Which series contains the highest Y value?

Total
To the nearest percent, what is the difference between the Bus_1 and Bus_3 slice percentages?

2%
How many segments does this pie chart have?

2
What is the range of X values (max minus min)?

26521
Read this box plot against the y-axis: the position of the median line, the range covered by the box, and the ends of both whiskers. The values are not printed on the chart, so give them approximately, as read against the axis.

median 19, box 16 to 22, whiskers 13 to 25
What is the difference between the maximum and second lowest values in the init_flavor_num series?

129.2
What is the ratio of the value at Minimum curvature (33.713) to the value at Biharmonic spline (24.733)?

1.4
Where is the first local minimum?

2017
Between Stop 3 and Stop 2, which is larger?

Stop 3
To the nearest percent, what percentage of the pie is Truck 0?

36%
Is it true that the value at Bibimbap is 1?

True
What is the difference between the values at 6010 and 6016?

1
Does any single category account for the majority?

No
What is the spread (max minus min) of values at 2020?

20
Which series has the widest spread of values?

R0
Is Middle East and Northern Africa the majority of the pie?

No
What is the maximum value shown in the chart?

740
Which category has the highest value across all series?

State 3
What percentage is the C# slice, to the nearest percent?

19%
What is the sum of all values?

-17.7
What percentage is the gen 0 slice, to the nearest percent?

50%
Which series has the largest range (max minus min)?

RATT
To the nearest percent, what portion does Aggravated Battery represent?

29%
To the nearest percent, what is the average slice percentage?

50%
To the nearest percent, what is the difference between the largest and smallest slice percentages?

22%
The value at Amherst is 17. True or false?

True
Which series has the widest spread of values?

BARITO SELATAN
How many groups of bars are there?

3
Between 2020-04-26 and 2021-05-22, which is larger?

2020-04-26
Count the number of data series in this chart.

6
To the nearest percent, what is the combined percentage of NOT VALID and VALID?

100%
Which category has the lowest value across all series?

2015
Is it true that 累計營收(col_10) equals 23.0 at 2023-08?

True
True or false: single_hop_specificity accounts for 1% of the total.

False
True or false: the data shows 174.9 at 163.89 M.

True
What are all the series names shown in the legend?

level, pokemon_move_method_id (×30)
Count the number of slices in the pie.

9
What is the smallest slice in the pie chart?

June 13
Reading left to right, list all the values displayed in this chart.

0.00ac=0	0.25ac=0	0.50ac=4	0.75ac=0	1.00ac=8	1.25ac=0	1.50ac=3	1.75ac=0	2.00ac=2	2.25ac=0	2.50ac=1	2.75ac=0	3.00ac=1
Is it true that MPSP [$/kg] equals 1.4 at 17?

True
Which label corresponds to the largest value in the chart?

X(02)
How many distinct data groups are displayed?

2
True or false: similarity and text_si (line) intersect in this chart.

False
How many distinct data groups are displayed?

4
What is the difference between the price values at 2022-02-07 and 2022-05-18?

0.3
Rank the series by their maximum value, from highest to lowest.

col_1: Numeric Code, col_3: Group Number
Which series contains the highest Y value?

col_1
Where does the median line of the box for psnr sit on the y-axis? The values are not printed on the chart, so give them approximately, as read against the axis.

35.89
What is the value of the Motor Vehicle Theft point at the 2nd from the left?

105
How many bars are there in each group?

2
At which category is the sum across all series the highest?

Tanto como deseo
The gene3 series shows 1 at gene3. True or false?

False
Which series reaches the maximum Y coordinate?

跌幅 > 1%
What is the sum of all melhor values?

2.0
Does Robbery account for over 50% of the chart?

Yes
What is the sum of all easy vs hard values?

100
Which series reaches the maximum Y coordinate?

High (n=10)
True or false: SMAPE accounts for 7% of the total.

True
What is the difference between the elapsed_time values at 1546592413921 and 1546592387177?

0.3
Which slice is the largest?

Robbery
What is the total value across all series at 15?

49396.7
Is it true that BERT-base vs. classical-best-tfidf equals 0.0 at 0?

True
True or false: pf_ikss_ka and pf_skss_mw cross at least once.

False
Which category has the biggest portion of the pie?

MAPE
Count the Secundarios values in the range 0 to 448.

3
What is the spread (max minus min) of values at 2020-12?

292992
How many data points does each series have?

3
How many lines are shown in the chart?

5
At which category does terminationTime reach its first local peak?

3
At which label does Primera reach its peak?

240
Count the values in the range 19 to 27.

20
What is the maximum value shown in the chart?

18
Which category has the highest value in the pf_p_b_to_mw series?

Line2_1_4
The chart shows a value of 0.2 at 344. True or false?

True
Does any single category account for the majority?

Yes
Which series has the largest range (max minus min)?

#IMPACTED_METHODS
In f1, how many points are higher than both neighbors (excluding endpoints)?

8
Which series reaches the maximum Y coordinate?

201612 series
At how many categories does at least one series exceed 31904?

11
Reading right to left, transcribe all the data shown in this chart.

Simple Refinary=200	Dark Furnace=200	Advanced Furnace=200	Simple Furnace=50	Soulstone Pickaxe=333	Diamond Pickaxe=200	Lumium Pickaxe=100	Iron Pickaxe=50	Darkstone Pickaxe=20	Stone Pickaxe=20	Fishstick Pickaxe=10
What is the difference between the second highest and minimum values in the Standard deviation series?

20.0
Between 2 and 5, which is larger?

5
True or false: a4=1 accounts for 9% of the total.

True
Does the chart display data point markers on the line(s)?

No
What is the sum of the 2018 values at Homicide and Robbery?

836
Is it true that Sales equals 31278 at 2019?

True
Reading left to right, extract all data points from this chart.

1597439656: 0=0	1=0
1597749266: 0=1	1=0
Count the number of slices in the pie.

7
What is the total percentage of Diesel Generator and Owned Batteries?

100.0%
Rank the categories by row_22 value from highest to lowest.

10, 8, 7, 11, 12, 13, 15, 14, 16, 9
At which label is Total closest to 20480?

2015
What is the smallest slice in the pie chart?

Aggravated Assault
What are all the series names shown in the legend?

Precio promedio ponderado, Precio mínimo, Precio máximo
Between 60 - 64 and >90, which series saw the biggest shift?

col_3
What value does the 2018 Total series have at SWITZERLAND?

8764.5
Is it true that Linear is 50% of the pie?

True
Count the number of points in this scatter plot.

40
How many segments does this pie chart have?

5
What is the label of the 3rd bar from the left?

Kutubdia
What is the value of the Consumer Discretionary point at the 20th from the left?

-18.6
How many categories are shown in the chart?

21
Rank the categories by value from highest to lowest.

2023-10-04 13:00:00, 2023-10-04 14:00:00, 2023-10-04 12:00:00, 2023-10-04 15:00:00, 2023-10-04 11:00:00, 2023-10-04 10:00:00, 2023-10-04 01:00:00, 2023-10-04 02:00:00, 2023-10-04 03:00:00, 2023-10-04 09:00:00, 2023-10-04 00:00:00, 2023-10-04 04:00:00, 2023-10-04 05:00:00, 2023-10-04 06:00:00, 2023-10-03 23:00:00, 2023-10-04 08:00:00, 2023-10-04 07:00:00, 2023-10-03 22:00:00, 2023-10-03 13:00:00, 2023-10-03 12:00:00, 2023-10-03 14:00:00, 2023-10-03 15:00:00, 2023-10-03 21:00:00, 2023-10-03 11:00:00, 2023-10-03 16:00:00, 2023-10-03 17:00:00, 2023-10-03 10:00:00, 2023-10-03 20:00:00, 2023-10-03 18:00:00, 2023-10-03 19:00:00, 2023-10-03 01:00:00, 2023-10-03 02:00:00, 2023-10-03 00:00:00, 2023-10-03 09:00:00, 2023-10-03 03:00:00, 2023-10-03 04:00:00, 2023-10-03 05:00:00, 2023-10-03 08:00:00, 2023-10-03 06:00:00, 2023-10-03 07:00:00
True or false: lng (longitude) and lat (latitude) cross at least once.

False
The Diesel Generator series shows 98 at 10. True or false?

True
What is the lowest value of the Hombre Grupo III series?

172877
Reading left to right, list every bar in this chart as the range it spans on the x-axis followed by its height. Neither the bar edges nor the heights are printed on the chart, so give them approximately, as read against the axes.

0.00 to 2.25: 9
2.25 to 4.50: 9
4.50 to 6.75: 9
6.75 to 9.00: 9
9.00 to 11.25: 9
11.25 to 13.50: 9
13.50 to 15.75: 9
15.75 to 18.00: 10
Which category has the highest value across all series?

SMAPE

• • • • •

▶ Task brief
Go through the records above and pull out every line that has the word "shown" in it.

▶ Finished exercise
What is the maximum value shown in the chart?
What are all the series names shown in the legend?
How many lines are shown in the chart?
What is the maximum value shown in the chart?
Reading right to left, transcribe all the data shown in this chart.
What are all the series names shown in the legend?
How many categories are shown in the chart?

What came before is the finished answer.